Przepisz wiernie wszystkie wiersze tekstu z poniższego wykazu, znak po znaku. Obrazy pomiń w odpowiedzi.
========================
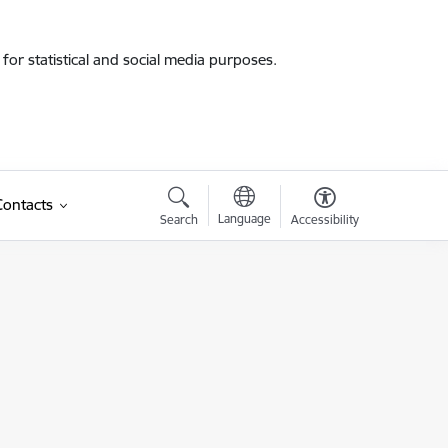
for statistical and social media purposes.
Contacts
Language
Search
Accessibility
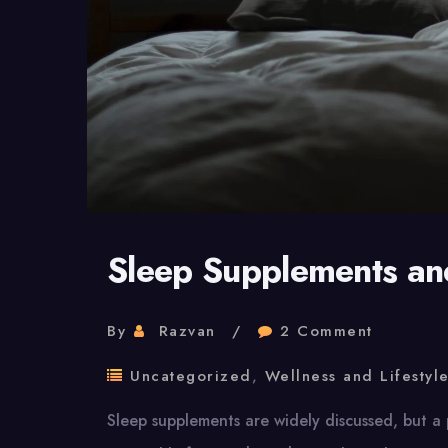
Sleep Supplements and
By
Razvan
2 Comment
Uncategorized
,
Wellness and Lifestyl
Sleep supplements are widely discussed, but a 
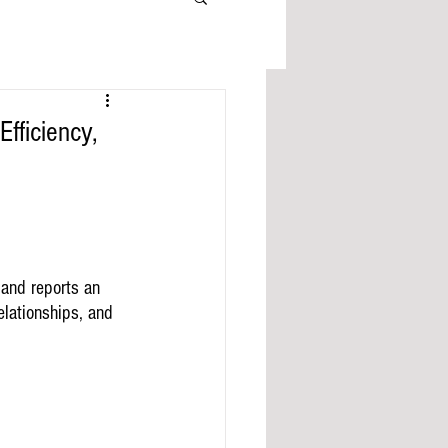
fficiency,
 and reports an 
elationships, and 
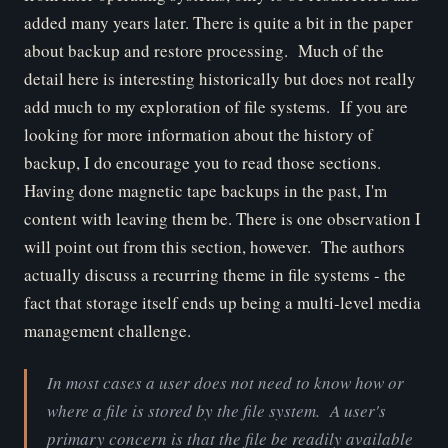
added many years later. There is quite a bit in the paper
about backup and restore processing. Much of the
detail here is interesting historically but does not really
add much to my exploration of file systems. If you are
looking for more information about the history of
backup, I do encourage you to read those sections.
Having done magnetic tape backups in the past, I'm
content with leaving them be. There is one observation I
will point out from this section, however. The authors
actually discuss a recurring theme in file systems - the
fact that storage itself ends up being a multi-level media
management challenge.
In most cases a user does not need to know how or
where a file is stored by the file system. A user's
primary concern is that the file be readily available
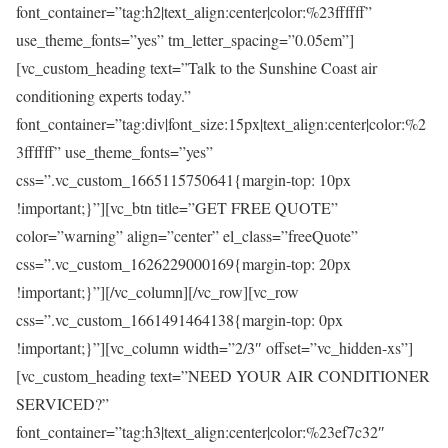
font_container=”tag:h2|text_align:center|color:%23ffffff”
use_theme_fonts=”yes” tm_letter_spacing=”0.05em”]
[vc_custom_heading text=”Talk to the Sunshine Coast air
conditioning experts today.”
font_container=”tag:div|font_size:15px|text_align:center|color:%2
3ffffff” use_theme_fonts=”yes”
css=”.vc_custom_1665115750641{margin-top: 10px
!important;}”][vc_btn title=”GET FREE QUOTE”
color=”warning” align=”center” el_class=”freeQuote”
css=”.vc_custom_1626229000169{margin-top: 20px
!important;}”][/vc_column][/vc_row][vc_row
css=”.vc_custom_1661491464138{margin-top: 0px
!important;}”][vc_column width=”2/3″ offset=”vc_hidden-xs”]
[vc_custom_heading text=”NEED YOUR AIR CONDITIONER
SERVICED?”
font_container=”tag:h3|text_align:center|color:%23ef7c32″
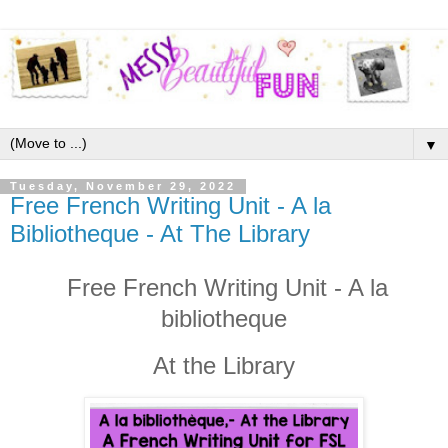
▼
Tuesday, November 29, 2022
Free French Writing Unit - A la
Bibliotheque - At The Library
Free French Writing Unit - A la
bibliotheque
At the Library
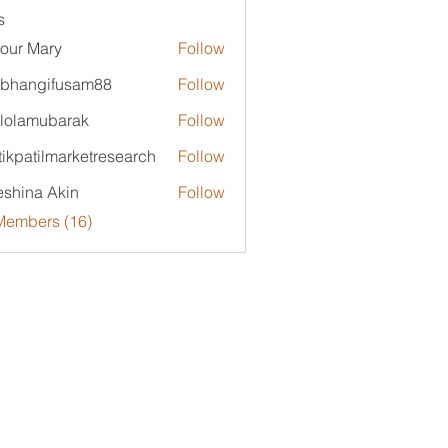
s
our Mary
Follow
bhangifusam88
Follow
ngifusam88
lolamubarak
Follow
mubarak
tikpatilmarketresearch
Follow
tilmarketresearch
shina Akin
Follow
Members (16)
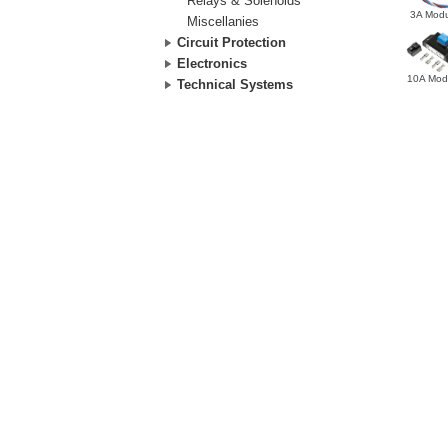
Relays & Solenoids
3A Modu
Miscellanies
Circuit Protection
Electronics
10A Mod
Technical Systems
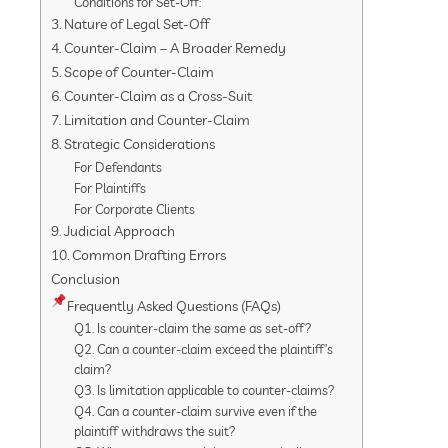
Conditions for Set-Off:
3. Nature of Legal Set-Off
4. Counter-Claim – A Broader Remedy
5. Scope of Counter-Claim
6. Counter-Claim as a Cross-Suit
7. Limitation and Counter-Claim
8. Strategic Considerations
For Defendants
For Plaintiffs
For Corporate Clients
9. Judicial Approach
10. Common Drafting Errors
Conclusion
Frequently Asked Questions (FAQs)
Q1. Is counter-claim the same as set-off?
Q2. Can a counter-claim exceed the plaintiff’s
claim?
Q3. Is limitation applicable to counter-claims?
Q4. Can a counter-claim survive even if the
plaintiff withdraws the suit?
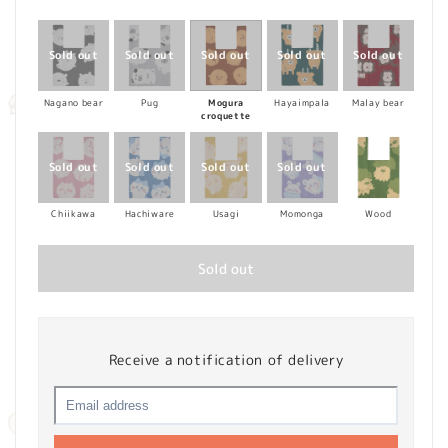
price
Nagano bear
Pug
Mogura
Hayaimpala
Malay bear
croquette
Chiikawa
Hachiware
Usagi
Momonga
Wood
Sold out
Receive a notification of delivery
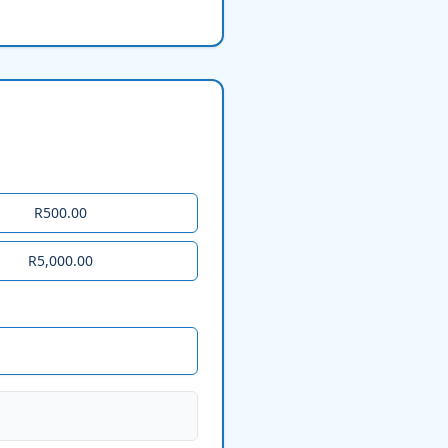
R500.00
R5,000.00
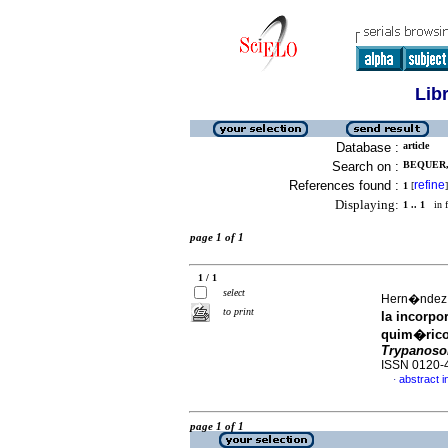
Lib
Database :
article
Search on :
BEQUER, 
References found :
refine
1
[
]
Displaying:
1 .. 1
in f
page 1 of 1
1 / 1
select
Hern�ndez, I
to print
la incorp
quim�ricos
Trypanoso
ISSN 0120-
abstract i
·
page 1 of 1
========================
**ODPOWIEDŹ**
for statistical and social media purposes.
Contacts
Language
Search
Accessibility
Sleep Supplements and
By
Razvan
2 Comment
Uncategorized
,
Wellness and Lifestyl
Sleep supplements are widely discussed, but a 
fficiency,
 and reports an 
elationships, and 
added many years later. There is quite a bit in the paper
about backup and restore processing. Much of the
detail here is interesting historically but does not really
add much to my exploration of file systems. If you are
looking for more information about the history of
backup, I do encourage you to read those sections.
Having done magnetic tape backups in the past, I'm
content with leaving them be. There is one observation I
will point out from this section, however. The authors
actually discuss a recurring theme in file systems - the
fact that storage itself ends up being a multi-level media
management challenge.
In most cases a user does not need to know how or
where a file is stored by the file system. A user's
primary concern is that the file be readily available
font_container=”tag:h2|text_align:center|color:%23ffffff”
use_theme_fonts=”yes” tm_letter_spacing=”0.05em”]
[vc_custom_heading text=”Talk to the Sunshine Coast air
conditioning experts today.”
font_container=”tag:div|font_size:15px|text_align:center|color:%2
3ffffff” use_theme_fonts=”yes”
css=”.vc_custom_1665115750641{margin-top: 10px
!important;}”][vc_btn title=”GET FREE QUOTE”
color=”warning” align=”center” el_class=”freeQuote”
css=”.vc_custom_1626229000169{margin-top: 20px
!important;}”][/vc_column][/vc_row][vc_row
css=”.vc_custom_1661491464138{margin-top: 0px
!important;}”][vc_column width=”2/3″ offset=”vc_hidden-xs”]
[vc_custom_heading text=”NEED YOUR AIR CONDITIONER
SERVICED?”
font_container=”tag:h3|text_align:center|color:%23ef7c32″
▼
Tuesday, November 29, 2022
Free French Writing Unit - A la
Bibliotheque - At The Library
Free French Writing Unit - A la
bibliotheque
At the Library
s
our Mary
Follow
bhangifusam88
Follow
ngifusam88
lolamubarak
Follow
mubarak
tikpatilmarketresearch
Follow
tilmarketresearch
shina Akin
Follow
Members (16)
Relays & Solenoids
3A Modu
Miscellanies
Circuit Protection
Electronics
10A Mod
Technical Systems
Conditions for Set-Off:
3. Nature of Legal Set-Off
4. Counter-Claim – A Broader Remedy
5. Scope of Counter-Claim
6. Counter-Claim as a Cross-Suit
7. Limitation and Counter-Claim
8. Strategic Considerations
For Defendants
For Plaintiffs
For Corporate Clients
9. Judicial Approach
10. Common Drafting Errors
Conclusion
Frequently Asked Questions (FAQs)
Q1. Is counter-claim the same as set-off?
Q2. Can a counter-claim exceed the plaintiff’s
claim?
Q3. Is limitation applicable to counter-claims?
Q4. Can a counter-claim survive even if the
plaintiff withdraws the suit?
price
Nagano bear
Pug
Mogura
Hayaimpala
Malay bear
croquette
Chiikawa
Hachiware
Usagi
Momonga
Wood
Sold out
Receive a notification of delivery
R500.00
R5,000.00
Lib
Database :
article
Search on :
BEQUER, 
References found :
refine
1
[
]
Displaying:
1 .. 1
in f
page 1 of 1
1 / 1
select
Hern�ndez, I
to print
la incorp
quim�ricos
Trypanoso
ISSN 0120-
abstract i
·
page 1 of 1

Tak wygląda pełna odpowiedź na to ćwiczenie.